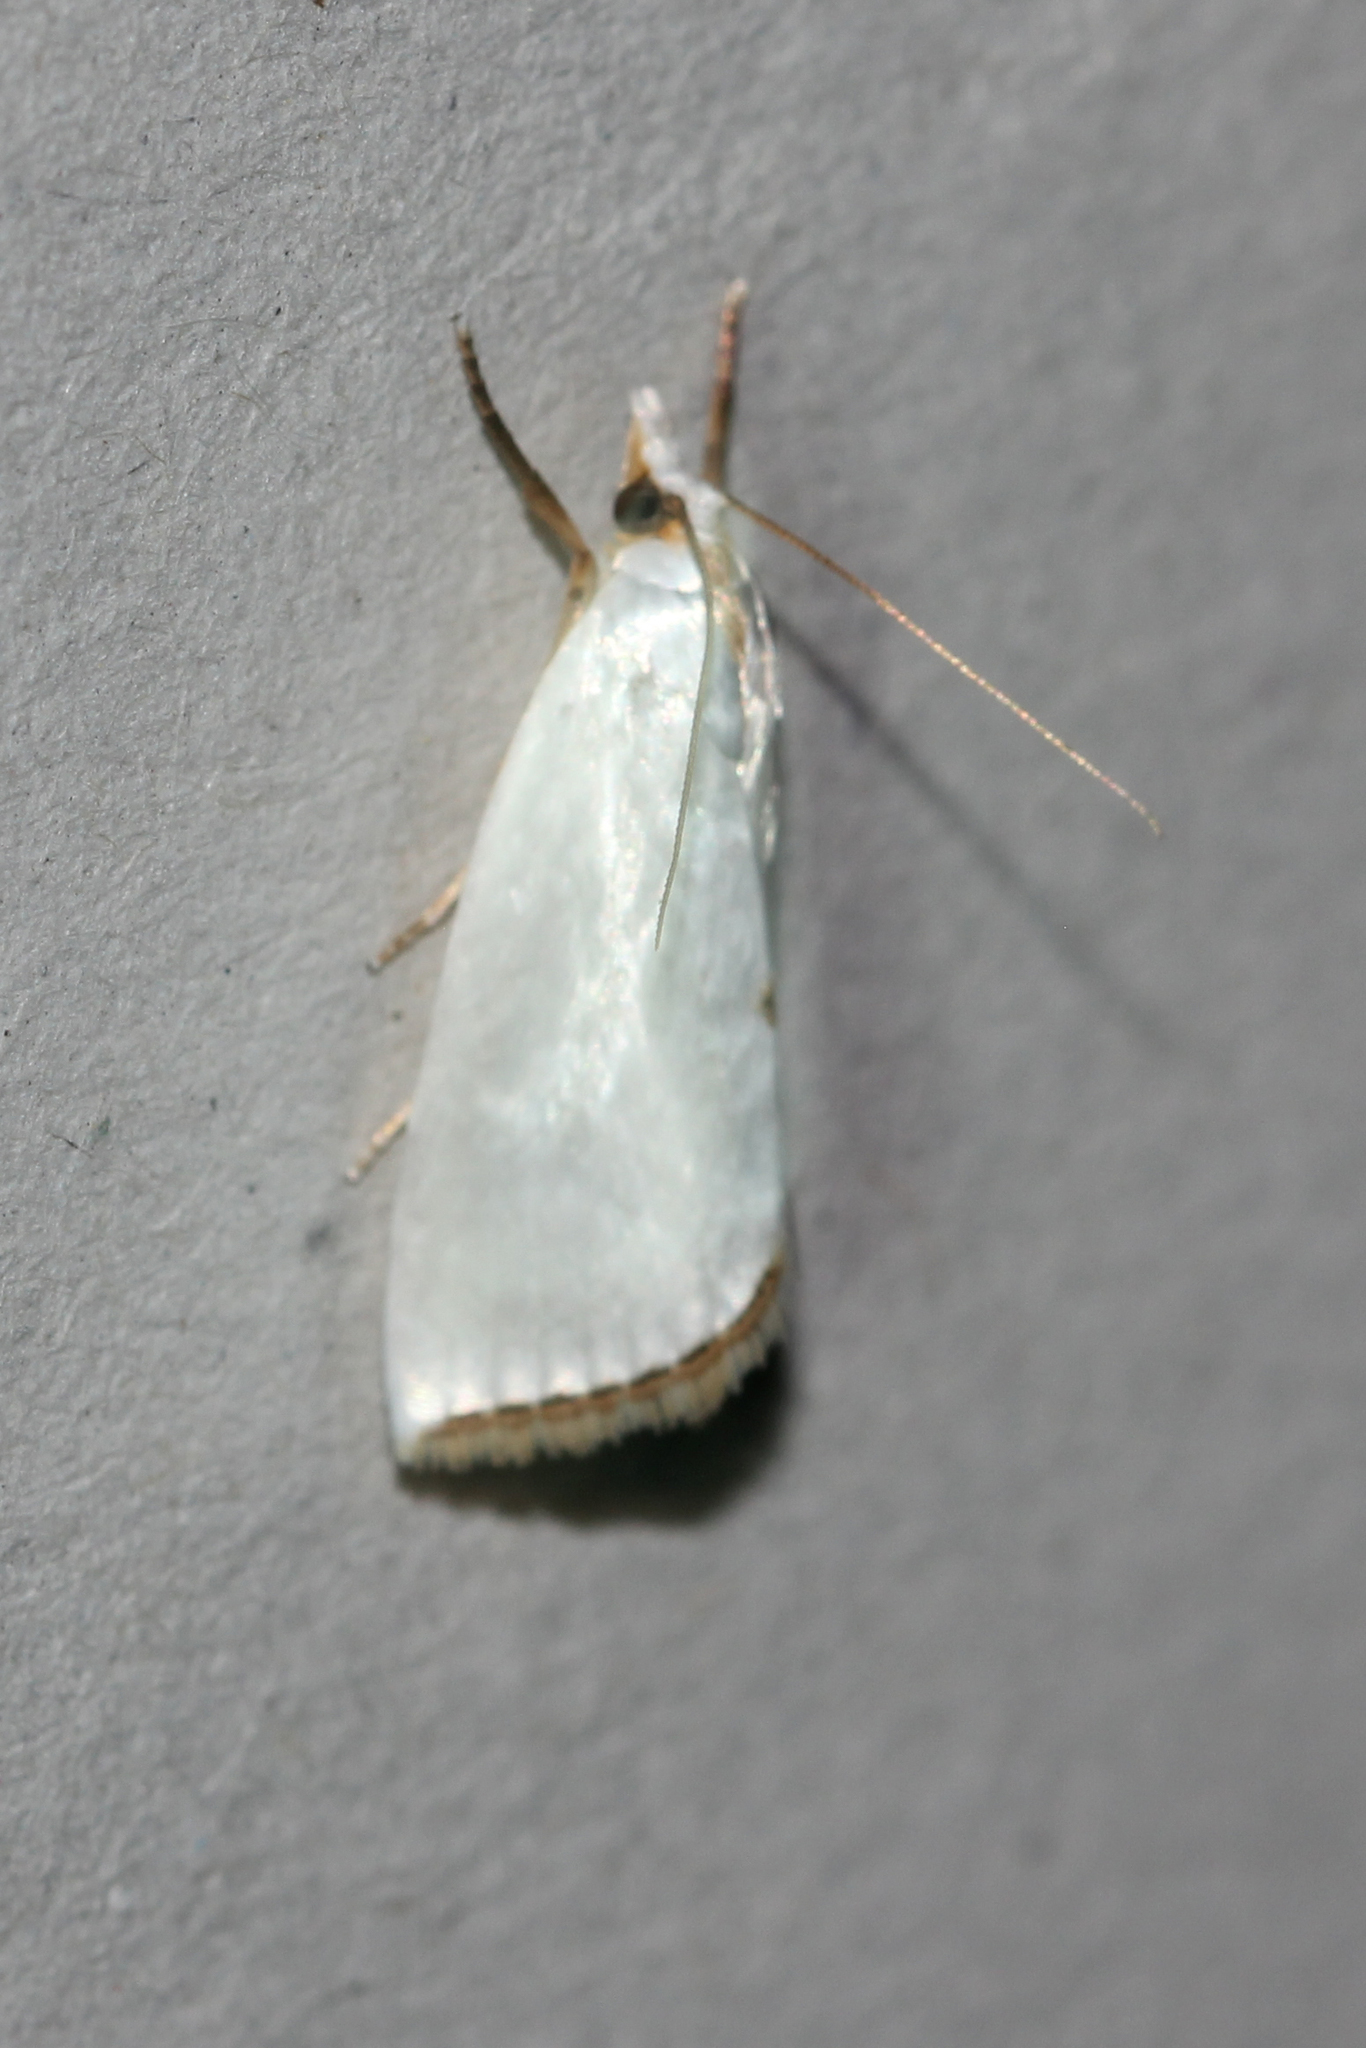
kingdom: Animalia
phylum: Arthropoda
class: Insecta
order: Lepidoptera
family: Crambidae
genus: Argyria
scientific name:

Exercise goal> Could you copy every line of the records above word for word, leaving the pictures out?

Finished exercise>
kingdom: Animalia
phylum: Arthropoda
class: Insecta
order: Lepidoptera
family: Crambidae
genus: Argyria
scientific name:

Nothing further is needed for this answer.